For the vast majority of individuals that experienced 9/11, airplanes, to this day, have never been the same. Air travel has never been the same due to the flightpath of those 4 lost flights. For months, even years for some, it was impossible to witness a plane 35,000' in the air, and not wonder what it might be trying to target. Anxiety was the standard look on travelers faces standing in these new TSA lines, dreading the prospect of it happening to them for far too long.

But we got past it. The vast majority of us have flown, enjoy(ed) it, and barely, if at all, feel that tinge of anxiety that used to be a given, ringing in the back of our heads.

But... we also changed. The industry changed. The expectations of air travel forever changed. From the way we buy our tickets, to the ID's we carry, to the select "cattle call" line we pay, or not, to get into, to undressing, to bottled water, and on and on and on. Airlines recovered, business travel recovered, and pleasure travel ultimately came roaring back, WITH changes that had to be adhered to.

Conversations have already started percolating in regards to what to do about public gatherings surrounding entertainment: concerts, festivals, marathons, block parties, sporting events, and more, post virus. These industries have literally been halted, creating a cataclysmic effect on the entertainment economy to the tune of hundreds of millions, if not well into the billions by the time it's all over. We've been forced to isolate in order to potentially avoid contracting and spreading a virus that can, and is, killing people. The questions moving forward though are: How fast will we re-integrate? How will we re-integrate? What will be customer expectations that are becoming acclimated to 6' distancing and face masks as normal? Who will adapt first... the industry, the artists, or the consumers?

We are social creatures that THRIVE off of music, art, sports, and the human interaction that comes along with all of those public events.
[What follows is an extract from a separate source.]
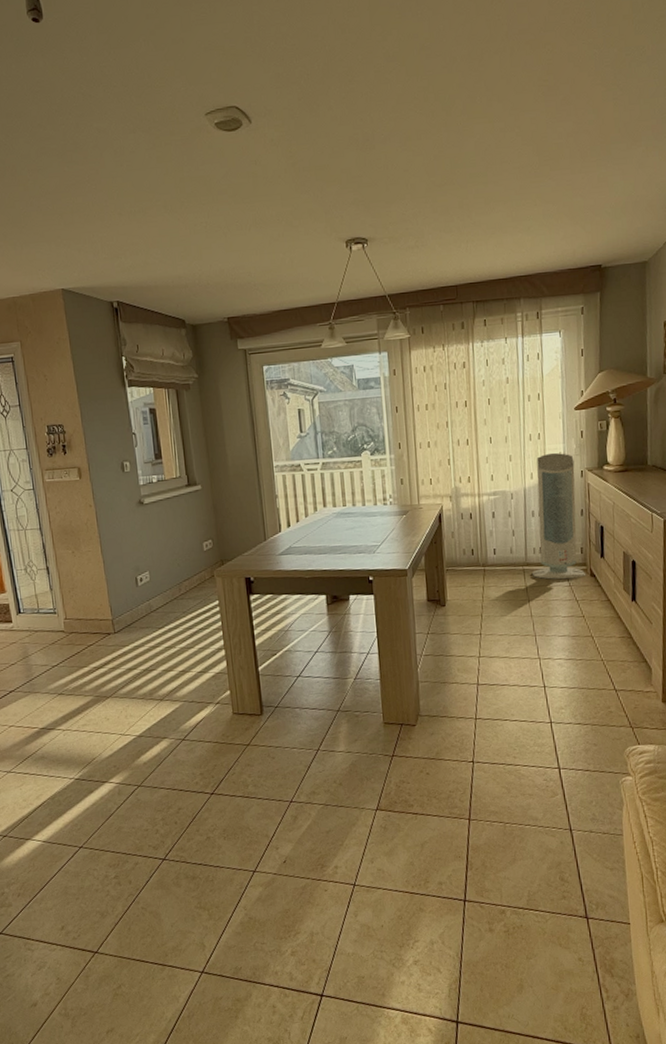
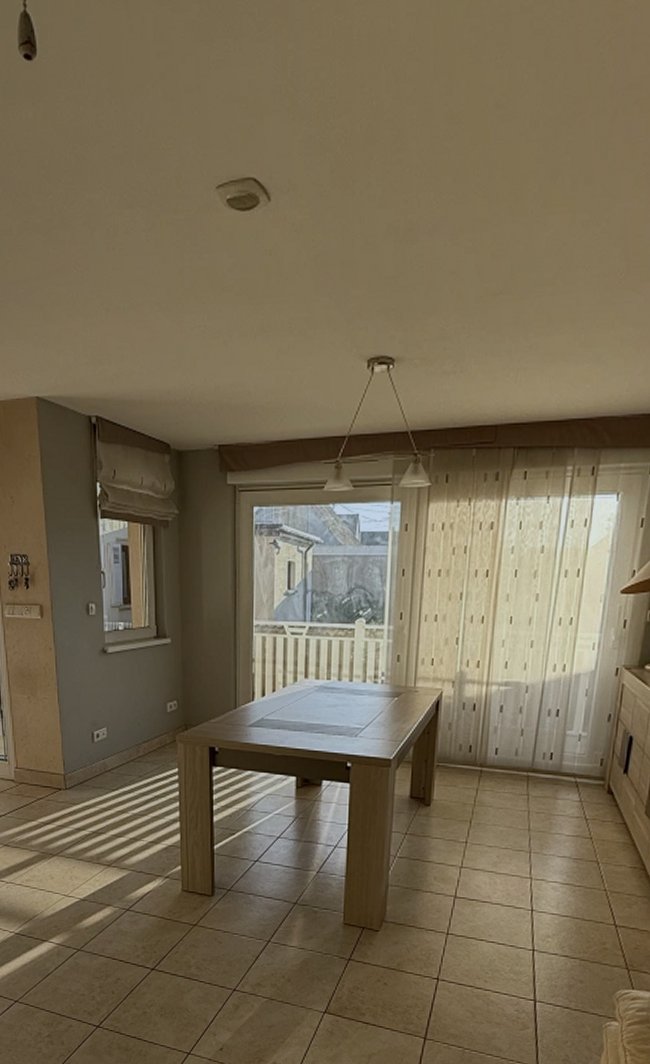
air purifier: present [532,452,586,579] -> none [538,642,610,794]

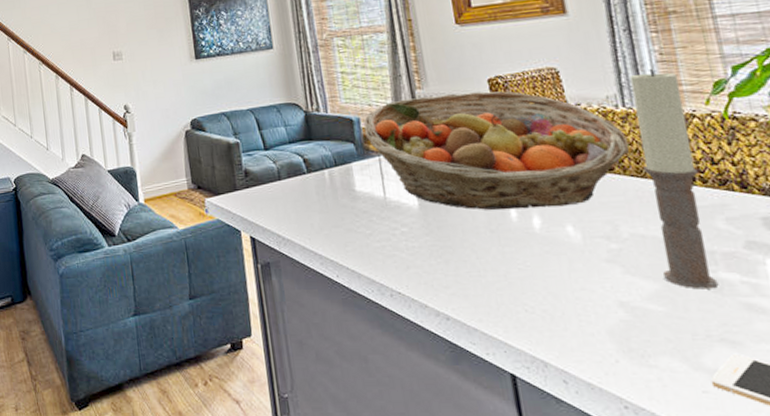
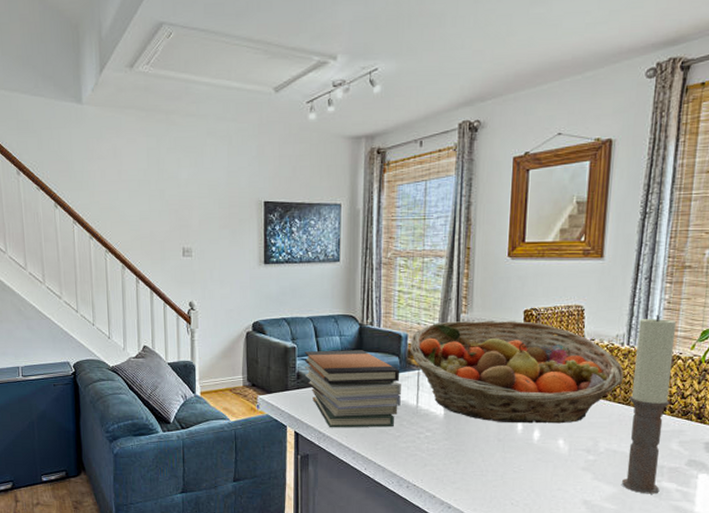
book stack: none [249,139,366,230] -> present [304,350,401,428]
These 3 camps have to reinvent and adapt quickly in order to recover and thrive moving forward:

  1. Artists

  2. Industry (venues, production, sponsors, restaurants, bars, etc.)

  3. Consumers

Each of these are thesis topics in and of themselves, so I just want to touch on the first...


  1. With an inevitable reduction of venues, and the industry heavyweights gobbling up holds, independent artists will be stuck at the back of the touring/booking traffic jam

  2. Supply and demand will likely drive down pricing and guarantees, for those venues/restaurants/bars that do survive this chaos will most definitely be in the drivers seat in negotiations OR cutting costs (not all the time, but likely most of the time)

  3. Which really should be #1, Video streaming MUST become a key component of your repertoire. It works. It's relatively easy. It has low overhead. This will also help continue engagement with fans that remain leery of public interaction.

Customers will absolutely be thinking about the potential of virus transfer for some time to come when asked and or tempted to engage in large gatherings. Most will not admit that they are "afraid," but will most definitely make choices that reflect that lingering fear. We in the entertainment, production, engagement industry need to be prepared to ask a lot of questions and apply new processes to client expectations.

PS... Road trips were HUGE in 2002-2005. That's not a coincidence.